EXCERPTED PASSAGE
Our three-year-old boy had terribly low iron levels, despite a good diet. The paediatrician started him on a supplement, but after a month or two the blood tests showed no improvement. His preschool teachers were concerned he was sleepy, a bit irritable and not quite himself. We couldn’t wait any longer. After more than a year of worries, more than six months of blood tests, theories, poking and prodding, my wife and I made the phone calls. We told our GP, the paediatrician and the gastroenterologist we were going gluten-free.

It’s a neat little phrase ‘gluten-free’. Sounds like you just choose a different packet on the supermarket shelf for that family member. But the tiniest amount of gluten will trigger a reaction, so the whole household has to be ‘in’. We emptied all the offending food from the pantry, boxed it up and gave it to the babysitter. We ran the food containers through the dishwasher. We threw out our toaster, and bought a new one. But my god it was worth it.

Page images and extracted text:

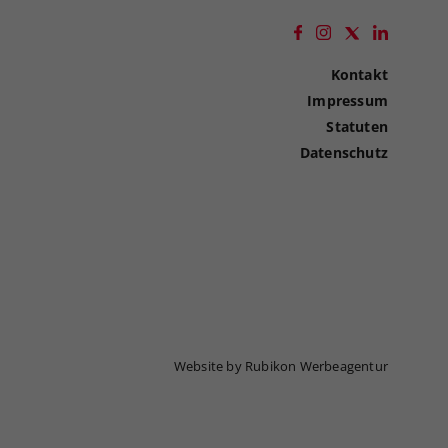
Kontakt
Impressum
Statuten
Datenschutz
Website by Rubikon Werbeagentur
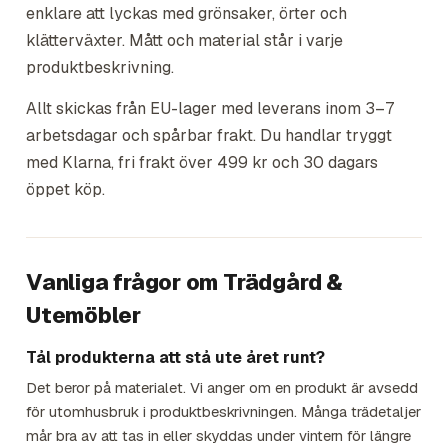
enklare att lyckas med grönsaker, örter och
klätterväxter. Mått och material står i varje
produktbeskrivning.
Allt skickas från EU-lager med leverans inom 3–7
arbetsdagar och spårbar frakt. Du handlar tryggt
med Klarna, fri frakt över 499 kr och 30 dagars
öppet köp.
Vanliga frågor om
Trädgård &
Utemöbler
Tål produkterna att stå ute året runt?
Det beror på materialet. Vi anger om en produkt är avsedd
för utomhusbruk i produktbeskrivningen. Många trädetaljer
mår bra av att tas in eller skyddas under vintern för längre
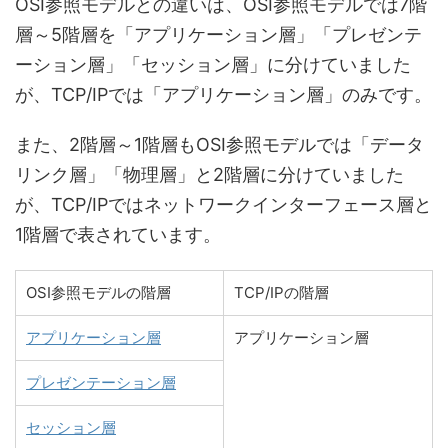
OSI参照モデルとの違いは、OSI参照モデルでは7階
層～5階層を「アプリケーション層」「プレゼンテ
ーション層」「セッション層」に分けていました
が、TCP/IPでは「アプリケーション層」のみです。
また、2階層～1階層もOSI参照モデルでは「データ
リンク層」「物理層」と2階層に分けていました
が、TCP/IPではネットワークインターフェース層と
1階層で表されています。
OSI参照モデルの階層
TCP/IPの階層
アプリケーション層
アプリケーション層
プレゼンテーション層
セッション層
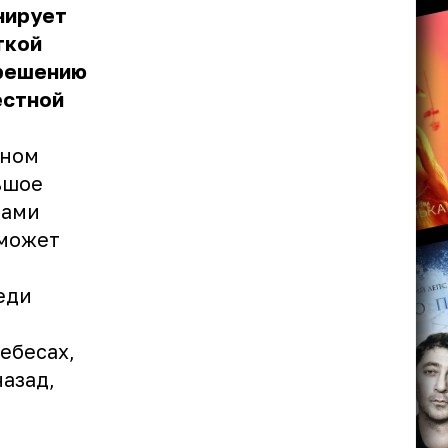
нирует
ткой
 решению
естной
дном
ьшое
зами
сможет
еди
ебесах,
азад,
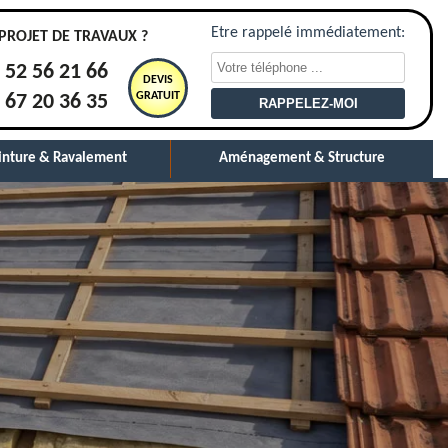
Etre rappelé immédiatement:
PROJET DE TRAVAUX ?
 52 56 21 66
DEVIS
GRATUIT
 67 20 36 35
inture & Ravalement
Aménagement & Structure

WHAT YOU NEED TO DO
• 1. From the passage about going gluten-free, reproduce the part that opens with the words containing "Our three-year-old boy" and closes with "were going gluten-free.".
• 2. In two sentences, summarize the passage about going gluten-free.
• 3. According to the passage about going gluten-free, what did the family do with the food they removed from the pantry?

RESPONSES TO THE EXERCISE
• 1.
Our three-year-old boy had terribly low iron levels, despite a good diet. The paediatrician started him on a supplement, but after a month or two the blood tests showed no improvement. His preschool teachers were concerned he was sleepy, a bit irritable and not quite himself. We couldn’t wait any longer. After more than a year of worries, more than six months of blood tests, theories, poking and prodding, my wife and I made the phone calls. We told our GP, the paediatrician and the gastroenterologist we were going gluten-free.

• 2. A three-year-old boy's iron levels stayed very low despite a good diet and a supplement, and after long worry his parents told his doctors they were going gluten-free. Because the tiniest amount of gluten triggers a reaction, the whole household had to take part: they cleared the pantry, washed the food containers and replaced the toaster, and the writer says it was worth it.

• 3. They boxed it up and gave it to the babysitter.